Montag, 20. Oktober, 10 Uhr. Maija Mäkinen (Name geändert) kommt nach einem Wochenende bei ihrem Freund zurück in die Hubertusstraße in Neukeferloh. Vor dem Haus, in dem sie ein 25 Quadratmeter großes Apartment bewohnt, steht ein blauer Möbelwagen. Die Tür ihrer Wohnung ist offen, die Vermieterin und drei Helfer tragen ihr komplettes Hab und Gut hinaus. Die junge Frau ist entsetzt, will telefonieren, doch auch das Telefon ist weg. Von einem Nachbarn aus verständigt sie die Polizei und ihren Partner, der ihre Anwältin in München informiert. Als Maija Mäkinen danach zu ihrer Wohnung kommt, ist die Tür zu, das Schloss ausgewechselt. Die Frau hat nur noch, was sie auf dem Leib trägt. Möbel, Kleidung, persönliche Unterlagen - alles weg.

An Ihrer Tür klebt ein Zettel: "Bitte beachten Sie einen Hinweis in Ihrem Briefkasten." Dort ein weiterer Zettel der Vermieterin Anna Fuchs (Name geändert): "Da Sie auf die Kündigung nicht reagiert haben, wurde die Wohnung geräumt."

Die Vorgeschichte

Kurz nach dem Einzug der Finnin im März 2002 bilden sich Schimmelflecken an der Wand, später schimmelt es unterm Sofa und hinterm Regal. Die Mieterin reklamiert mehrmals, die Vermieterin schiebt es auf mangelndes Lüften. Als dann noch Wasser von oben in das Apartment läuft, dieses wochenlang unbewohnbar ist und nach der Renovierung wieder Flecken auftreten, beauftragt die Mieterin auf eigene Kosten einen Sachverständigen.

Sein Fazit: Das Mauerwerk ist feucht, die Mieterin nicht schuld.
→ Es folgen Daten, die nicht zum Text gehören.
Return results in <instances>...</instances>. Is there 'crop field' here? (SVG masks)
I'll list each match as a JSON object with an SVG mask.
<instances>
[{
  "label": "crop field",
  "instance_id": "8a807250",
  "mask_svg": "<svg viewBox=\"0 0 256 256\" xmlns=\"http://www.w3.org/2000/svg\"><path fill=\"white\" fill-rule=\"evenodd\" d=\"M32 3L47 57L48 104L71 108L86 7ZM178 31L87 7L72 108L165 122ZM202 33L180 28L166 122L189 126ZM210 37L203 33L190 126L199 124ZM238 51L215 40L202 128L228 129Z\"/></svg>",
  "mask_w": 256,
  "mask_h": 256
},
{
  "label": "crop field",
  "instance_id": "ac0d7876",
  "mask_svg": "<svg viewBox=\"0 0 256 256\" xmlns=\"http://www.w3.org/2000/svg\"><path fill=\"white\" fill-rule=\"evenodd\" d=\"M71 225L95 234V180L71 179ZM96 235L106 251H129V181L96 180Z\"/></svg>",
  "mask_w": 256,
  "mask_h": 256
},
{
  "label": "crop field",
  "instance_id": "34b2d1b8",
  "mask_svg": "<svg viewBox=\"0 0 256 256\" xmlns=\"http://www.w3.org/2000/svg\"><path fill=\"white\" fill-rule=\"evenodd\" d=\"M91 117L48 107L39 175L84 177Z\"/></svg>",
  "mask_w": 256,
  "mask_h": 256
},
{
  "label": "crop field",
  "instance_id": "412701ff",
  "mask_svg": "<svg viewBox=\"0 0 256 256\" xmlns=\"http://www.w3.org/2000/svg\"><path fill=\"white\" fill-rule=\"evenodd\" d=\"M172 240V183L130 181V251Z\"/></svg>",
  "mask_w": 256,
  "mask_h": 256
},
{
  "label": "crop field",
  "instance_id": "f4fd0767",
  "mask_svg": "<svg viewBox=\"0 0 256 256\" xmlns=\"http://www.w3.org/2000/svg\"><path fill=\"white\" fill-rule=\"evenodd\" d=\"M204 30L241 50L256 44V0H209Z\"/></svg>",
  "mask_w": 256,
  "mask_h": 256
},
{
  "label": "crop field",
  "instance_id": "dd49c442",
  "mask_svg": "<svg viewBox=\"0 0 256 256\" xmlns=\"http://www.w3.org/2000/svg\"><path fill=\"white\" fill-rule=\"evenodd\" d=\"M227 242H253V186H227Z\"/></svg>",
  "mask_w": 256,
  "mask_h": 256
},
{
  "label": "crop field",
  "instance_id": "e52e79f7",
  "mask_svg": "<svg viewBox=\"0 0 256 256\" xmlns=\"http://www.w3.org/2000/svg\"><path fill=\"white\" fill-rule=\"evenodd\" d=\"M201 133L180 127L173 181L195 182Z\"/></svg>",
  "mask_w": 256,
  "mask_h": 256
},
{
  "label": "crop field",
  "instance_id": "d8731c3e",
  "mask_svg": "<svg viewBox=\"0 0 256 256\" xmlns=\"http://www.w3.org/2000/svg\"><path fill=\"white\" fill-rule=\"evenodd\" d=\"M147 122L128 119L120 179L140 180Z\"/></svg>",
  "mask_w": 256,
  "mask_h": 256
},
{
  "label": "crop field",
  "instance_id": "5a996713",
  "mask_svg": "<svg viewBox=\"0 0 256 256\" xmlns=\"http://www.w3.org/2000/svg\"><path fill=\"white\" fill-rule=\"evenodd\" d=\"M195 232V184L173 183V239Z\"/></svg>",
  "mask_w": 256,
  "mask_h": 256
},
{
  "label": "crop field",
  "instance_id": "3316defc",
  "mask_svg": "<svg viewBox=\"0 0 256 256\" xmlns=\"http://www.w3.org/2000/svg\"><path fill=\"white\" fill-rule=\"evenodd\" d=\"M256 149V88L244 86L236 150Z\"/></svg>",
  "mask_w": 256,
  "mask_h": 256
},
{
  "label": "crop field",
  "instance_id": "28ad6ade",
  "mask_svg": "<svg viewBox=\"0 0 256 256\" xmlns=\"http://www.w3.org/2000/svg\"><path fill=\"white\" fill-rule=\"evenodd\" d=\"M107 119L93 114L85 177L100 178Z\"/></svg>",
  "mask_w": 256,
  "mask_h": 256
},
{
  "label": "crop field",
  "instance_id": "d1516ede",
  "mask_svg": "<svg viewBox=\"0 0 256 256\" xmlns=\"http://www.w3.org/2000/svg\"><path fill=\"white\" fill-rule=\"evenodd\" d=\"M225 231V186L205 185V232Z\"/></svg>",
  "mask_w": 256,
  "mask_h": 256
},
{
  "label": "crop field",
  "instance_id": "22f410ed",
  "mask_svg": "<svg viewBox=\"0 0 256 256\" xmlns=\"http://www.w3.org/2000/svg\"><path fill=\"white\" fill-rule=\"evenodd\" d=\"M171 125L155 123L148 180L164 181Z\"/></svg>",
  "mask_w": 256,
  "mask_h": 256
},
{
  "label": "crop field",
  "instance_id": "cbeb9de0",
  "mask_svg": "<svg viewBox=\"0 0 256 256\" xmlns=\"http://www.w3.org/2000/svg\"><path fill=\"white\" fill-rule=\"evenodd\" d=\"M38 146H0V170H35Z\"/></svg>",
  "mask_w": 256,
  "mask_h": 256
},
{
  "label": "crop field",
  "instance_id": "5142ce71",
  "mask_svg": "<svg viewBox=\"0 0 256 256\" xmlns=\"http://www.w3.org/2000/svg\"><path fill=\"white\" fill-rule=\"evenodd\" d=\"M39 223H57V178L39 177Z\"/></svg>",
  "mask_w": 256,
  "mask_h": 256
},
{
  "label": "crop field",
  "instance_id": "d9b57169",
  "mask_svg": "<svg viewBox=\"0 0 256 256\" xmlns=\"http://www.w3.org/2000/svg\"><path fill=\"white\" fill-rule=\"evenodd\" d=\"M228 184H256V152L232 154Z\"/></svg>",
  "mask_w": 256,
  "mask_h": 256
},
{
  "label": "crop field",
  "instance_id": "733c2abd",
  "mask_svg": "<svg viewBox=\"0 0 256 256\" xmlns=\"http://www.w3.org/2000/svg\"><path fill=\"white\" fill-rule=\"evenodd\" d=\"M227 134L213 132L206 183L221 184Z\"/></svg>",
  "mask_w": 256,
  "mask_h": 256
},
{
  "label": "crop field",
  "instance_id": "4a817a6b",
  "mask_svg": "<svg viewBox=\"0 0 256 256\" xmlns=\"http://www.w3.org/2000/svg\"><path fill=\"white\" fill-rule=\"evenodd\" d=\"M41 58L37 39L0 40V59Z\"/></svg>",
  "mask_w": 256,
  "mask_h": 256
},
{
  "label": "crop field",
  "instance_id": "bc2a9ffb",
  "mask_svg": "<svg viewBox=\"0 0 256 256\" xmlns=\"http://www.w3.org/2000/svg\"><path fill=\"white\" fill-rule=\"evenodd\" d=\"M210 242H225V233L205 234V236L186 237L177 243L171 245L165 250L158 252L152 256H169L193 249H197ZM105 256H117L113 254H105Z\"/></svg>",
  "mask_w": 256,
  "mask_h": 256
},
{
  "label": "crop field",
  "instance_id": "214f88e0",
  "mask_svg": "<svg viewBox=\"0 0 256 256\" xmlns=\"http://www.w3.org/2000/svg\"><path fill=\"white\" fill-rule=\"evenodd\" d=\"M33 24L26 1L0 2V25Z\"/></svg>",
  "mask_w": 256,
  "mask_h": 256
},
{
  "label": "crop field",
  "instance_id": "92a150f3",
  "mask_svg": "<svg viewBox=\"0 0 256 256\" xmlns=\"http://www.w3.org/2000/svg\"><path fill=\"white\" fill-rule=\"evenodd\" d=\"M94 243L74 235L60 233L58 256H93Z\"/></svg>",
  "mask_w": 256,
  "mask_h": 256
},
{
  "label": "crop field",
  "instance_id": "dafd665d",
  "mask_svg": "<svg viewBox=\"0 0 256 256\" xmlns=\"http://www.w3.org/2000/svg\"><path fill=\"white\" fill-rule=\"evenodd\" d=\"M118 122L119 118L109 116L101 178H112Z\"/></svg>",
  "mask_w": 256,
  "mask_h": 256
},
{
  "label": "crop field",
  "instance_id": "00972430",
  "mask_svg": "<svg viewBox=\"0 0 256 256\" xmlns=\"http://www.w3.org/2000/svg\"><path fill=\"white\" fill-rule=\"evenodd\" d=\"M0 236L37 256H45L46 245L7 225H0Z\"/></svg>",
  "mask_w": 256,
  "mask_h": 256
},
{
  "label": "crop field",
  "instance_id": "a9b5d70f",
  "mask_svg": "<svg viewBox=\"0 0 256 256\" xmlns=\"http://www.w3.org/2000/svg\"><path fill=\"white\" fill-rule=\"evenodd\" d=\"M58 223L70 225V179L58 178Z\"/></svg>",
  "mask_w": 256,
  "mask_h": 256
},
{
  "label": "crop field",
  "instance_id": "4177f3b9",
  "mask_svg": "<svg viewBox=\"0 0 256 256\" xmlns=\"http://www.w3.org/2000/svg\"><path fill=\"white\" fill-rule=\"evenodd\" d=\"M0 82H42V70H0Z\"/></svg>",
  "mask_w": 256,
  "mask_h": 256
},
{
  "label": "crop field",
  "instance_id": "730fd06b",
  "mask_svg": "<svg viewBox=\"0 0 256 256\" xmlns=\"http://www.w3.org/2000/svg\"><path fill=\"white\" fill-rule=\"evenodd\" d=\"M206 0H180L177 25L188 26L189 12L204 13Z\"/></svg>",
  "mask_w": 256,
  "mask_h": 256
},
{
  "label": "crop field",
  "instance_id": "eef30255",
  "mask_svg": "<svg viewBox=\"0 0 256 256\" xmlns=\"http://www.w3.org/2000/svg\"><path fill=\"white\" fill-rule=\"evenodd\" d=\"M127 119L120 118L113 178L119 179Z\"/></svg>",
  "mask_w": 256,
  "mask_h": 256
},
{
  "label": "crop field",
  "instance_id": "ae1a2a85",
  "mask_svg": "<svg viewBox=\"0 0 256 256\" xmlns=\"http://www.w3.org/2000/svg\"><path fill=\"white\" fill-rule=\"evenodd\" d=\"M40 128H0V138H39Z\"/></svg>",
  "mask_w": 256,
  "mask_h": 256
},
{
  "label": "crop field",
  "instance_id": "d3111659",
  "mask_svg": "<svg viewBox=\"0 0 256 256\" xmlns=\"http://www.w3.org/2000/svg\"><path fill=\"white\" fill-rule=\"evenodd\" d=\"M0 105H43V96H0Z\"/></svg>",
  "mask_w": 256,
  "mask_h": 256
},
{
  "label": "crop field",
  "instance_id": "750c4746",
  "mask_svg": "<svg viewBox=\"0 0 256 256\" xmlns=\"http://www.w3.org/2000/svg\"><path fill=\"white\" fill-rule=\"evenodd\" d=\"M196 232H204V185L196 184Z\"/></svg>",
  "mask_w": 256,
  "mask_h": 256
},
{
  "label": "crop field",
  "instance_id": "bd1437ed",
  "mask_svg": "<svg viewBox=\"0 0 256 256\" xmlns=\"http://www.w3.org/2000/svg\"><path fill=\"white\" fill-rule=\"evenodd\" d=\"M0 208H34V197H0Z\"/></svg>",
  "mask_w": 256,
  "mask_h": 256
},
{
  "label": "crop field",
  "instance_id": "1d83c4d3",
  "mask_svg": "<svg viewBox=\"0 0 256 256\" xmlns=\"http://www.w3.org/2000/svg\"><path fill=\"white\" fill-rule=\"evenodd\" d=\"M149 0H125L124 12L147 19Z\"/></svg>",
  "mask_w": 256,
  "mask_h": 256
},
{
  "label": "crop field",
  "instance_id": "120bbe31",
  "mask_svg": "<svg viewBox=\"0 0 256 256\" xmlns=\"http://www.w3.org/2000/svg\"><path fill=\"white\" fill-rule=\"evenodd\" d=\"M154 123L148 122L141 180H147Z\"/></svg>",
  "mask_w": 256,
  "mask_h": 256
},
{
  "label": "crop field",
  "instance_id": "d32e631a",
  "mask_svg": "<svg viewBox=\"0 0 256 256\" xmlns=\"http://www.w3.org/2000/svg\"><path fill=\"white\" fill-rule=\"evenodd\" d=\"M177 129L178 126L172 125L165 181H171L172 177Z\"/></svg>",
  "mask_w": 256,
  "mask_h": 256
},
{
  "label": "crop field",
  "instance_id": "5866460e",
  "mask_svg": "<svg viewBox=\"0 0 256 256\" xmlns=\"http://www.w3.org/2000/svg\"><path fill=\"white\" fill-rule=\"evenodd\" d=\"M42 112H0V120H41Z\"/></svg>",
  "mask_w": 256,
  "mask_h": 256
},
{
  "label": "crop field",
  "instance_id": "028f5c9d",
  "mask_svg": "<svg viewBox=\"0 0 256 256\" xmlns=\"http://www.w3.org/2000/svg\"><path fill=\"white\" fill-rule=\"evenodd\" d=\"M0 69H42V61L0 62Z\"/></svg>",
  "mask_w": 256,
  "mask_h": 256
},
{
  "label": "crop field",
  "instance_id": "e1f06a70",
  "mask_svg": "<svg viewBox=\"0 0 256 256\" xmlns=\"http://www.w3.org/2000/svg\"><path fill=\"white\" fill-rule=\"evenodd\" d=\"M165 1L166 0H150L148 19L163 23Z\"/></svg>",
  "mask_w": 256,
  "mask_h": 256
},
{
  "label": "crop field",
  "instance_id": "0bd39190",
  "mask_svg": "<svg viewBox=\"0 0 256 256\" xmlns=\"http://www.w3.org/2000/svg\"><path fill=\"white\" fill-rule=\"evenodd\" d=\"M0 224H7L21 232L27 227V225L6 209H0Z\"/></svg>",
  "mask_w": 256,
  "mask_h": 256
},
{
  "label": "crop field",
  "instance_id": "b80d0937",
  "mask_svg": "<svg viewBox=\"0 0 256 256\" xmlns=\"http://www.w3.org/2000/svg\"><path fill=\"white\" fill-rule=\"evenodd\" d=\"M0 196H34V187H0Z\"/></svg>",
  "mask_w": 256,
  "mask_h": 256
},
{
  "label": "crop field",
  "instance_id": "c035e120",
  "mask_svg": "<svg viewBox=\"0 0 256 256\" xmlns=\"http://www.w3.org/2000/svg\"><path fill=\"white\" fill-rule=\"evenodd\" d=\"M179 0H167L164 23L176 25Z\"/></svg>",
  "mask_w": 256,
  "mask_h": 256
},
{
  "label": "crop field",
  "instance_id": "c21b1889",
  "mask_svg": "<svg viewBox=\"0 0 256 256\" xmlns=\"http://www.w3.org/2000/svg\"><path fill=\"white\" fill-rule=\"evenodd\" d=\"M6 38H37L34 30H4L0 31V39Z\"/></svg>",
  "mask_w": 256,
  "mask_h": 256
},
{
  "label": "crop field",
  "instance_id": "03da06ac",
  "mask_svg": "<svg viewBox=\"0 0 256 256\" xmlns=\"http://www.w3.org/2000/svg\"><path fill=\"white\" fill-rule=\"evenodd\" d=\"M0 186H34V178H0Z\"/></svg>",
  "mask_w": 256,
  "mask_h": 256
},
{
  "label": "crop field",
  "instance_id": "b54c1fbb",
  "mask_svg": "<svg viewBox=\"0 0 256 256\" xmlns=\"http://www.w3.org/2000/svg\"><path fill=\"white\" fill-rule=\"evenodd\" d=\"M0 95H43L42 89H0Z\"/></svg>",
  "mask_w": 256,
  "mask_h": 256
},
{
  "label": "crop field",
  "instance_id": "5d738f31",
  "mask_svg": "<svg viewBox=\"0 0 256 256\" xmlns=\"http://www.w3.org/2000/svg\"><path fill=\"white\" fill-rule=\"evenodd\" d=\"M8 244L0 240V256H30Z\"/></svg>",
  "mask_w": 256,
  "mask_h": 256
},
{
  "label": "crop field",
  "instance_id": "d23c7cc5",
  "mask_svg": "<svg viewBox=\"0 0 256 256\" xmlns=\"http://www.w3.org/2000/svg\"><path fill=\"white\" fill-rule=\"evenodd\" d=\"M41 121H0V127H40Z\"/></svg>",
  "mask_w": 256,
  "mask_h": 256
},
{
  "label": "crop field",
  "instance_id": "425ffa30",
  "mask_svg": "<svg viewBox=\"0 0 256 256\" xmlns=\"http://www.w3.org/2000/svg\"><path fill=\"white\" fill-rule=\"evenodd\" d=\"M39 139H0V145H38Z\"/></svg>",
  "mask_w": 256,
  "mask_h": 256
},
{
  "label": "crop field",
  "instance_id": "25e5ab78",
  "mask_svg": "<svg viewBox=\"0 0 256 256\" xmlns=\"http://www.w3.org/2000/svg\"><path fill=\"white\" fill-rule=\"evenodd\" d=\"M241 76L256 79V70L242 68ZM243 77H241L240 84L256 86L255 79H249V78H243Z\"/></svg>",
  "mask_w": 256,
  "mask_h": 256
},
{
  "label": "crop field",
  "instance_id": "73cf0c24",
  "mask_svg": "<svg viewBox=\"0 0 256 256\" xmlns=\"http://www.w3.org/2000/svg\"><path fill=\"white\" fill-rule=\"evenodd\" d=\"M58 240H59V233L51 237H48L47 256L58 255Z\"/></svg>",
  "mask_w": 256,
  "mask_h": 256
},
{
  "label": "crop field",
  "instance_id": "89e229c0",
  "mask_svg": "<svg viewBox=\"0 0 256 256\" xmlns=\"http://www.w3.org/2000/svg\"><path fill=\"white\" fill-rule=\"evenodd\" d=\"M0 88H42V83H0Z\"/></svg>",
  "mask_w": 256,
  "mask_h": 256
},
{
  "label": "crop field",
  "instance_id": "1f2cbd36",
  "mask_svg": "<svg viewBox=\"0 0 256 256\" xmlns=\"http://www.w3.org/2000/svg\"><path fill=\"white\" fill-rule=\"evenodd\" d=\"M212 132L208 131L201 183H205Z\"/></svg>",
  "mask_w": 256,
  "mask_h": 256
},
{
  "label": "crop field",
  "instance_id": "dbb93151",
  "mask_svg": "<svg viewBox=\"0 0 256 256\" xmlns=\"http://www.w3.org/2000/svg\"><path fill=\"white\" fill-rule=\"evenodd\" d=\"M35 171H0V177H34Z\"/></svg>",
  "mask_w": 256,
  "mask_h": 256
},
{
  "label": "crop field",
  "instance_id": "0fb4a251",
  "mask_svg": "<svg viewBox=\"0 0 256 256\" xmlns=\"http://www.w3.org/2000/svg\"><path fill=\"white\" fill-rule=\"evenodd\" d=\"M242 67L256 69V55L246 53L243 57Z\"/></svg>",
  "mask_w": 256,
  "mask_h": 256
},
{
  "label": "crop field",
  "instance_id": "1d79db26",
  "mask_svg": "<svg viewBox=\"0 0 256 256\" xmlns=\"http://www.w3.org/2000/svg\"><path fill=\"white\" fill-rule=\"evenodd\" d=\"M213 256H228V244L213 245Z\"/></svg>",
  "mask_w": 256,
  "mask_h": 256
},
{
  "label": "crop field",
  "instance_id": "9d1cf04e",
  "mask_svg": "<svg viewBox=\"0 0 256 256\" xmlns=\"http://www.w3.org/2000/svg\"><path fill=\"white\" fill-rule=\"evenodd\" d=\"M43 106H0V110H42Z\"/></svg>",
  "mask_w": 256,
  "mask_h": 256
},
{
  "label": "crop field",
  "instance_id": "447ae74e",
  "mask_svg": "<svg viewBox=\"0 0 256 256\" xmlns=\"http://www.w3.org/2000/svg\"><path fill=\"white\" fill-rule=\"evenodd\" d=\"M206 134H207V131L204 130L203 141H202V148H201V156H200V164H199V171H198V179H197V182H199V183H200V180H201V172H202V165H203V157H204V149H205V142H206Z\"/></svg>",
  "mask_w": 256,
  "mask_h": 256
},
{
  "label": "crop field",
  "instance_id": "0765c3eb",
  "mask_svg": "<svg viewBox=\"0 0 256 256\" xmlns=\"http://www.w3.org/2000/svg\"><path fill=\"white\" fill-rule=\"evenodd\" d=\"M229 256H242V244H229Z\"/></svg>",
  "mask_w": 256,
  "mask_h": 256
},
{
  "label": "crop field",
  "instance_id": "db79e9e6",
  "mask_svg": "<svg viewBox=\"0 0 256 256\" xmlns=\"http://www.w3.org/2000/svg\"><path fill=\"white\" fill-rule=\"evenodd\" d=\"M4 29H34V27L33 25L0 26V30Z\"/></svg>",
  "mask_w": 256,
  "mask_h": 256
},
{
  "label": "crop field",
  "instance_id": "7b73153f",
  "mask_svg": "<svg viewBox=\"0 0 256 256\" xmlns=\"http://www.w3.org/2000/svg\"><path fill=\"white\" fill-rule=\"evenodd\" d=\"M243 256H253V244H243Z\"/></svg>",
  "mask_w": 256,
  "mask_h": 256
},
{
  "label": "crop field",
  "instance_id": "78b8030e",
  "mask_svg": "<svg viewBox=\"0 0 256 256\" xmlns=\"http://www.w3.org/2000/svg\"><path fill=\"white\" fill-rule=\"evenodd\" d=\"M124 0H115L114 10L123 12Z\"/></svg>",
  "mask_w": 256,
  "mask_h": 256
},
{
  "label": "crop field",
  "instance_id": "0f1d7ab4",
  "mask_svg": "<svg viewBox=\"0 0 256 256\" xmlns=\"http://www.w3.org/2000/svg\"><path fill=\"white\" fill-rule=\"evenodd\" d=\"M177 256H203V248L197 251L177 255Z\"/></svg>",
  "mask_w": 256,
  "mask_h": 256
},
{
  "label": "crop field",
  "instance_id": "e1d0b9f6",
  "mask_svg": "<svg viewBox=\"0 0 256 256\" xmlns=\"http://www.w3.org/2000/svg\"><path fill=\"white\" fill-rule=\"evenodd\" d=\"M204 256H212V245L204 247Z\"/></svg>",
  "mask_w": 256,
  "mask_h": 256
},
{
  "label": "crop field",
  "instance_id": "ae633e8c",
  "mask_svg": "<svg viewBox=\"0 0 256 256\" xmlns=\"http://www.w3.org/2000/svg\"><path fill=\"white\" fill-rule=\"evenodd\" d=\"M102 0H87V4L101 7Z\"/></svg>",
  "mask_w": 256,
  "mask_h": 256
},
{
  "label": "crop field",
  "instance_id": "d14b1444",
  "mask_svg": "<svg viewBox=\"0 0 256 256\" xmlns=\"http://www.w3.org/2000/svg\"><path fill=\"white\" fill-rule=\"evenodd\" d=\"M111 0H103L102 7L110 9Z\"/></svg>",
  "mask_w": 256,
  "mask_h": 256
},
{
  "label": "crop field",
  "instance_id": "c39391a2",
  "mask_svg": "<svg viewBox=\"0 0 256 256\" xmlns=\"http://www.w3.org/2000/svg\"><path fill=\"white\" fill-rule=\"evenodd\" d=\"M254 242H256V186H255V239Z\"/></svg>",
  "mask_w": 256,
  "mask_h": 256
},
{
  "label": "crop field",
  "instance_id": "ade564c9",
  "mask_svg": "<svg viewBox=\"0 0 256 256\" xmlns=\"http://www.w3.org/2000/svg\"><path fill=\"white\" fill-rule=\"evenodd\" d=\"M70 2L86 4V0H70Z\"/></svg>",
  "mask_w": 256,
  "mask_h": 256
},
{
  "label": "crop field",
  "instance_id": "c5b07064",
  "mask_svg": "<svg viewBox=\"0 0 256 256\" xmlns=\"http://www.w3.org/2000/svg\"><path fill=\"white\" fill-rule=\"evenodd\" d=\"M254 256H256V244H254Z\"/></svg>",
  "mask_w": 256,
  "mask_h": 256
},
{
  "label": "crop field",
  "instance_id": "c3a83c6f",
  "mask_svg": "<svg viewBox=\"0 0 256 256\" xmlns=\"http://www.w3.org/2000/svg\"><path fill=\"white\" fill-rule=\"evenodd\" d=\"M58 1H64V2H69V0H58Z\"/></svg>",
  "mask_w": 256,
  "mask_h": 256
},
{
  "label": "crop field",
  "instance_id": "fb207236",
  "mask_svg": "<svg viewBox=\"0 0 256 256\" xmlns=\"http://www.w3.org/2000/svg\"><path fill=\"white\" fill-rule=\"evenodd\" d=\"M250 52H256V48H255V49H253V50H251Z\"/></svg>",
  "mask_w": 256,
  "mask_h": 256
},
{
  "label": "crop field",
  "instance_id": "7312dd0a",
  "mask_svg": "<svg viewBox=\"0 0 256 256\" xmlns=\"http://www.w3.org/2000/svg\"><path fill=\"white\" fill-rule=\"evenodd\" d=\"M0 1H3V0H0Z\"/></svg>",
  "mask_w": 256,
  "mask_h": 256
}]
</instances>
Daraufhin kürzt Frau Mäkinen fünf Monate lang die Miete, erst um 30, dann um 20 Prozent. Die Eigentümerin kündigt Schadenersatzklage gegen den Gutachter an, saniert aber trotzdem die Außenfassade. Doch die Flecken bleiben. Am 6. Oktober kündigt Frau Fuchs der Mieterin fristlos wegen Mietrückstandes. Sie gibt ihr zwölf Tage Zeit zum Auszug. Zwei Tage nach Ablauf der Frist fährt der blaue Möbelwagen vor.

Mietrückstand wegen Minderung

Und dann dieser Zettel im Briefkasten - mit einer Handy-Nummer. Unter dieser, heißt es, erhalte sie Auskunft über den Verbleib der Einrichtung. Mäkinens Anwältin Isabelle Rapp ruft an, es meldet sich die Vermieterin. Sie werde, sagt sie, die Möbel allenfalls in eine andere Wohnung bringen lassen, aber nicht in die Hubertusstraße. Anruf der Anwältin bei der Polizei in Haar: Der Beamte , der zur Wohnung gekommen war, als sie schon leer war, erklärt, das sei nicht Sache der Polizei. Und überhaupt, nach seiner Auffassung habe sich die Vermieterin rechtens verhalten, schließlich sei die Miete ausgestanden.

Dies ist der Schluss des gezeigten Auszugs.